SEM
BILHETE NÃO PODE
Jeremias
Moreira
Primeira geração de brasileiros da
família libanesa Mansur, o Walter era conhecido como Waltinho da Casa Verde,
por ser esse o nome da loja de armarinhos do seu pai. Ele tinha a minha idade,
mas era bem mais esperto. E põe esperto nisso! Ele tinha um pensamento rápido e
arguto como o de um adulto. Estávamos com doze anos quando estudamos juntos no
Colégio São José, um internato que ficava na pequena cidade de Engenheiro
Schmidt. Na verdade o lugar era um distrito de São José do Rio Preto.
O Colégio era rigidamente dirigido
por padres espanhóis da Congregação de Santo Agostinho. Mas, toda a austeridade
e disciplina não eram suficientes para impedir as contravenções do Waltinho e a
minha, que boboca, embarcava no embalo de sua esperteza.
Uma das coisas que fazíamos era
cabular o horário reservado para estudos e fugir do Colégio. Pulávamos o muro e
íamos esperar a jardineira que ia a Rio Preto, na estrada, para não sermos
visto por algum padre ou inspetor de alunos.
Em Rio Preto íamos ao cinema, à
sorveteria, sapear no Clube Palestra ou simplesmente ficávamos zanzando pela
cidade. Para voltar pegávamos o trem que partia às 17,30 horas, com destino a
São Paulo. A primeira estação já era Engenheiro Schmidt.

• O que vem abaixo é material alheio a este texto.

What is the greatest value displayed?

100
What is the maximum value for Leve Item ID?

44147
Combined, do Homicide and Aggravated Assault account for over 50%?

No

Certa vez gastamos todo nosso
dinheiro na andança pela cidade e não tínhamos nenhum centavo para comprar as
passagens de volta. Rapidamente o Waltinho achou a solução.
− Vem comigo e não diz nada.
Entramos escondidos na estação. O
trem já estava na plataforma e embarcamos na segunda classe. O trem partiu e
ficamos torcendo para que o guarda não aparecesse. A torcida foi em vão, dali a
pouco ele apareceu picotando os bilhetes dos passageiros.

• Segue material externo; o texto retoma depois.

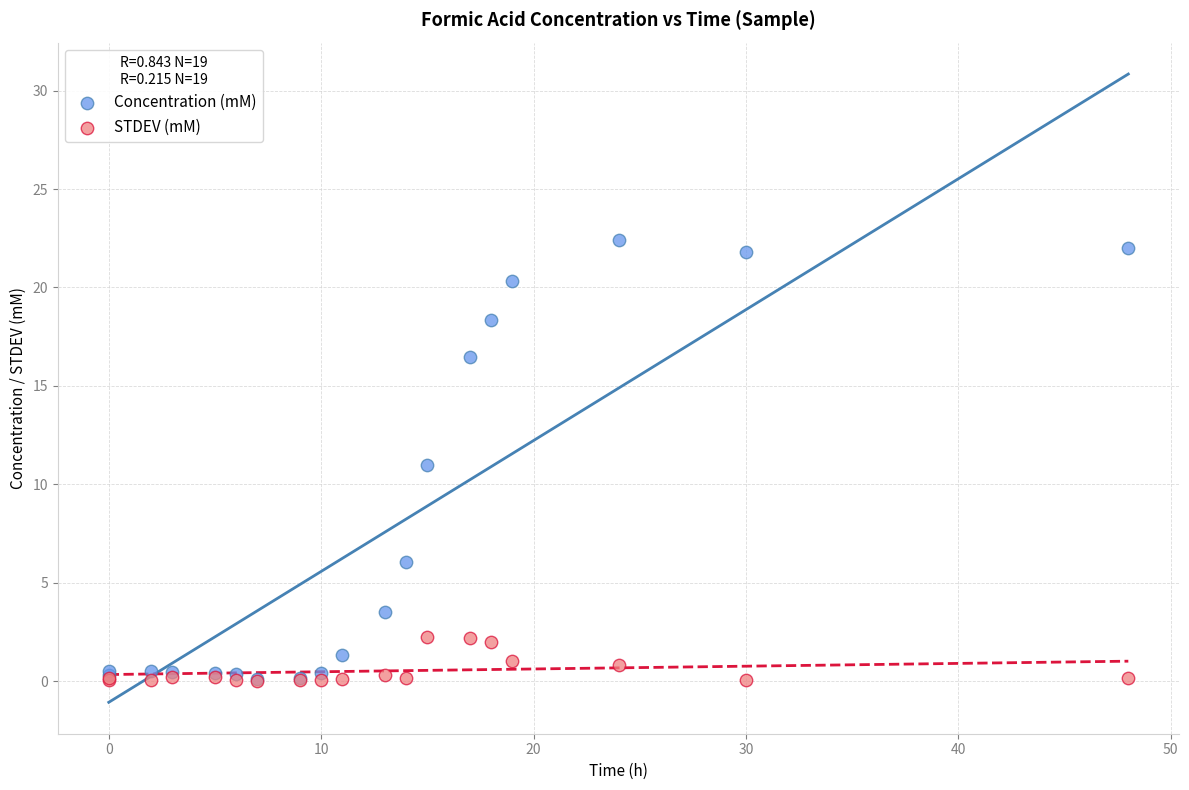

What are all the series names shown in the legend?

Concentration (mM), STDEV (mM)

Quando ele chegou onde estávamos o
Waltinho se antecipou e explicou que fomos roubados e que o ladrão levou todo
nosso dinheiro e por isso estávamos sem as passagens.

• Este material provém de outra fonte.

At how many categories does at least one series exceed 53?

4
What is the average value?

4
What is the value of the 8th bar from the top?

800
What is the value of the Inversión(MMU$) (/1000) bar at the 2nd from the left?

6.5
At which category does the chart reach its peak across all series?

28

− Para onde vocês vão? − perguntou o guarda sem nenhum pingo de pena.
Aliás, até com certo mau humor.
− Para Catanduva. – respondeu o Waltinho.
Catanduva ficava a quatro estações
à frente. Olhei para o Waltinho sem entender e por pouco não o corrigi.
− Sinto muito! Vocês vão ter que descer na próxima estação. – disse o
guarda com certo prazer.
− Por favor, deixa a gente ir até Catanduva, vai! Nossos pais vão ficar
preocupados!
−
É norma da Companhia! Não é
permitido ninguém viajar sem passagem!
A essa altura o trem entrava na
estação de Engenheiro Schmidt e parou. Imediatamente o guarda nos pôs para
fora.
O Waltinho ficou o tempo todo
implorando para que ele nos deixasse ir até Catanduva. O bilheteiro manteve-se
irredutível.
Assim que o trem partiu o Waltinho caiu
na risada e acenou escrachado para o guarda.